Circuit Judge Calkins today returned a decision in favor of the defendant in the celebrated case brought by the city administration against Councilman George H. Millar, accused of immorality, in which an appeal was taken from the rulings of Mayor Eifert as municipal judge.
Of the four main points of contention, the mayor was reversed, and practically all the mayor's rulings swept aside as illegal, the court holding with the contentions of the defendant's attorney throughout the trial.
The case was brought by Attorney Boggs, then city attorney, who acted as prosecutor for the city. It grew out of the attempt to punish Millar for selling liquor to an immoral resort. Miller was convicted and fined. The success of the appeal remits the fine.
A merry war is raging between the orchardists and the cattlemen of northeast Medford precinct over a proposal to submit to the voters at a special election the stock closure law pased at the last session of the legislature, which will prohibit stock from running at large within the precinct and enables property owners damaged to impound the stock and hold the same until the owner cashes up.

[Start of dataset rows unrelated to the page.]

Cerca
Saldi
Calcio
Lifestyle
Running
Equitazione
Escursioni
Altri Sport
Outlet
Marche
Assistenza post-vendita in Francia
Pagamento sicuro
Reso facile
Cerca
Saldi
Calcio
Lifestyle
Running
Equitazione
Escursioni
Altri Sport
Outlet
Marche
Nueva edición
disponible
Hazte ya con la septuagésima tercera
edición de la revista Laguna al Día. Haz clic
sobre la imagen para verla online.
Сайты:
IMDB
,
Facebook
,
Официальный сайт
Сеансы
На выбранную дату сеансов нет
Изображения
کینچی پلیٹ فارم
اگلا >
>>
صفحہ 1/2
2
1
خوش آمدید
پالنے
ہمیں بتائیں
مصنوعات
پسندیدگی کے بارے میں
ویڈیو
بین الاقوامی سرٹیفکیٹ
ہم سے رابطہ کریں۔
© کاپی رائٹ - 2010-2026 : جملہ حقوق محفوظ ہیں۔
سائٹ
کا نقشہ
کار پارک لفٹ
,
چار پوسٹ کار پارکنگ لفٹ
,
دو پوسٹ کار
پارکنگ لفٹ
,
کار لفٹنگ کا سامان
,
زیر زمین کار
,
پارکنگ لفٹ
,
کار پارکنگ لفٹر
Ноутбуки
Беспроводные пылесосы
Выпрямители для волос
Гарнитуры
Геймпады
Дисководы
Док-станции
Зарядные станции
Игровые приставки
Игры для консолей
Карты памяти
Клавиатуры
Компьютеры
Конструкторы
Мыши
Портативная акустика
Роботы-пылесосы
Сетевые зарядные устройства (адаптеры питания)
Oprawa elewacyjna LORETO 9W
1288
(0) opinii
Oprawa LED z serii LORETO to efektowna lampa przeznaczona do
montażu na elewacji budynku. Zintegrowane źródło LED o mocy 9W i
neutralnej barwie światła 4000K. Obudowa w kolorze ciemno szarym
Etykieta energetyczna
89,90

Northeast Medford includes a portion of Roxy Ann, which is mostly railroad land. The land is leased as a stock range by a syndicate of Medford men. The stock come down to the roads and lanes, pasturing thereon, entering open gates and frequently breaking fences and getting as far as Medford and Central Point.
The stockmen claim the law will work a hardship upon them by forcing them to keep herdsmen and thus increase the cost of meat and living. The orchardists claim the stock have damaged property running into thousands and that with the high prices secured nowadays for meat, stockmen can afford to fence their ranges or keep herdsmen.
Efforts at a compromise are being made, whereby the restricted district will give the stockmen that portion of the precinct east of the Roxy Ann road that skirts along the west slope of the mountain.